お彼岸とは何か(禅寺僧侶による解説)

この記事は禅寺僧侶の立場から、お彼岸について解説します。

お彼岸とは何か

教科書的には、仏教では此岸(しがん)を迷いの世界(私たちが生きている世界)彼岸(ひがん)を悟りの世界(仏の世界)、と位置づけています。
つまり、彼岸とは、『悟りの世界に思いを向け、自らの行いを見つめ直す期間』、ということが言えるかと思います。

春分の日と秋分の日、を中心とする7日間をお彼岸と呼びます。なぜ春分・秋分か。

仏教では、西方極楽浄土、という考えがあります。春分・秋分の日は、太陽が真西に沈みます。

昔の人は、西の彼方に極楽浄土がある、と考えました。そのため春分・秋分は、彼岸と此岸が最も近づく時、と考えられるようになりました。これは日本仏教独特の発展です。

なぜお彼岸にお墓参りをするのか

当たり前ですが、祖先を供養するため、です。ではなぜお彼岸にお墓参りをするのか、ということですが、お彼岸の本来の仏教的中心は

実は六波羅蜜(ろくはらみつ)です。これは修行の一種ですが、山にこもるような肉体的に厳しい修行ではなく、人としてより良く生きるための実践をしましょう、ということです。布施 持戒 忍辱 精進 禅定 智慧、の6つです。これらを実践し、彼岸(悟り)を目指す期間でした。そこへ日本人の祖先供養文化が融合し、お墓参りが定着しました。

子孫側から考えると供養を行う、良い機会が年2回訪れる、ということかもしれません。

なぜ何百年も続いてきたのか

基本的には現世利益があるからであると思います。人間は利益がないことは行いません。信仰による利益と実際の利益(実利)があるからであると思います。

『人間は考える葦である』、という名言を残したデカルトは、著名人が集うサロンで神は本当にいるのか、という議論になった際、神がいようといまいと信仰を持った方が良い、と述べました。そのことにより規律・節制、視点の高さ等が生まれ、人生に良い影響が生まれるというロジックです。

供養によって最も変化するのは、亡くなった方ではなく、生きている私たち自身なのかもしれません。

上記でも書きましたが、信仰を持つことにより、神仏がいようといまいと人生は良い方向に行くかと思います。さらに都合の良いことに神仏というエネルギー体は存在するようです。二重の意味で信仰を持つ(供養含む)ことは自分自身の人生を繁栄・発展させるためには必要なものではないかと考えられます。

実利があるから続いていくのだと思います。

まとめ

お彼岸は、春分と秋分の時期にご先祖様を供養する行事として広く親しまれています。

しかし、その由来をたどると、お彼岸は本来、六波羅蜜を実践し、自らの生き方を見つめ直すための期間でした。

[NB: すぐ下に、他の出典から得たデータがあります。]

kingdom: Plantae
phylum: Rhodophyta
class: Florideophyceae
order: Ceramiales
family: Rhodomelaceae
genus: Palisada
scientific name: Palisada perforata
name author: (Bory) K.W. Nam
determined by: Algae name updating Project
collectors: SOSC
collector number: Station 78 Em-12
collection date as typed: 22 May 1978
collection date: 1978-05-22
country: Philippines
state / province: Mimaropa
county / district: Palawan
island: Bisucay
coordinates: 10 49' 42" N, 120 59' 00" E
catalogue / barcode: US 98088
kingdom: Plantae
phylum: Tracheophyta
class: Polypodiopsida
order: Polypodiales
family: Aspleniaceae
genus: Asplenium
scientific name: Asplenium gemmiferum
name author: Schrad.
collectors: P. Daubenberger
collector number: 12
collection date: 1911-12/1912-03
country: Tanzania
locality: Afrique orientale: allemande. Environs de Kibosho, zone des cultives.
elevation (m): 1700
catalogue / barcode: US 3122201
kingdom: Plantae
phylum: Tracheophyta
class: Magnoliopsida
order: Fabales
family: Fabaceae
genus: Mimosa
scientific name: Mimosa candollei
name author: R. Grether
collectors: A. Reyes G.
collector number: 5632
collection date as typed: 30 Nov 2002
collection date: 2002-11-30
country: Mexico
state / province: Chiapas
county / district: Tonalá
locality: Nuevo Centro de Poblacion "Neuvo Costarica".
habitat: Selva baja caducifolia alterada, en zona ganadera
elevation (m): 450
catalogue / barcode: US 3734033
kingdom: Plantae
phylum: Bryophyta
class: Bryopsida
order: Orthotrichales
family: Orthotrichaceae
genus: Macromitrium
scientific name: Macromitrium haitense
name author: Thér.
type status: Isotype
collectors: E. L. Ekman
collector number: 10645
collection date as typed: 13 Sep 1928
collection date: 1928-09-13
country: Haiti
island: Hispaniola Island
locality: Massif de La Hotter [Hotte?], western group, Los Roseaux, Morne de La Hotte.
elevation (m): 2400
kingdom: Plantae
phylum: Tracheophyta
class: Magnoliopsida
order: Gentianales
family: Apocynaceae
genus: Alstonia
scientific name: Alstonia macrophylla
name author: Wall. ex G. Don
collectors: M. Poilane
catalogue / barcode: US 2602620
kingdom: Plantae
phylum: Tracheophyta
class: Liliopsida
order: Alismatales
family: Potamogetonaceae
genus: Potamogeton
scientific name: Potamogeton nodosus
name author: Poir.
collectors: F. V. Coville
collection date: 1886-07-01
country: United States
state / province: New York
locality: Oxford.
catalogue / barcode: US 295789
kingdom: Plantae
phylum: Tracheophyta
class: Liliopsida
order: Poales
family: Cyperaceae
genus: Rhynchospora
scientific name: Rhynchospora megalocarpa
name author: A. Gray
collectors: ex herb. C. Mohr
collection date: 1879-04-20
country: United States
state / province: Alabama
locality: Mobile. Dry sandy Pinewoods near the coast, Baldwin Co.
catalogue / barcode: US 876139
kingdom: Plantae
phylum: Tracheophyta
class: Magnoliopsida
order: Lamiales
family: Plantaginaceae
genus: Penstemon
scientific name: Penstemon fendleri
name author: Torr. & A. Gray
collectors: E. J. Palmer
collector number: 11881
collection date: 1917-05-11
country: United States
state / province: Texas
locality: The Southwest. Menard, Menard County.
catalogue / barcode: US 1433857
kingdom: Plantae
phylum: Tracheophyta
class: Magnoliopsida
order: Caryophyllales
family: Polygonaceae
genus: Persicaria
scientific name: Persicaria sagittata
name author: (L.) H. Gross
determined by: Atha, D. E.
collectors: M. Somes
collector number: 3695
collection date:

日本ではそこに祖先を敬う文化が重なり、お墓参りや仏壇へのお参りという形で今日まで受け継がれてきました。

お彼岸とは亡き人のためだけの日ではないと思っています。

ご先祖様を思い出し、感謝し、自らの生き方を振り返る。

その時間こそがお彼岸の大切な意味ではないでしょうか。

お彼岸が何百年も続いてきたのは、亡き人とのつながりを感じると同時に、生きている私たち自身の心を整える機会でもあったからだと思います。そして忘れてはならないのは、私たちが生きていくための実利です。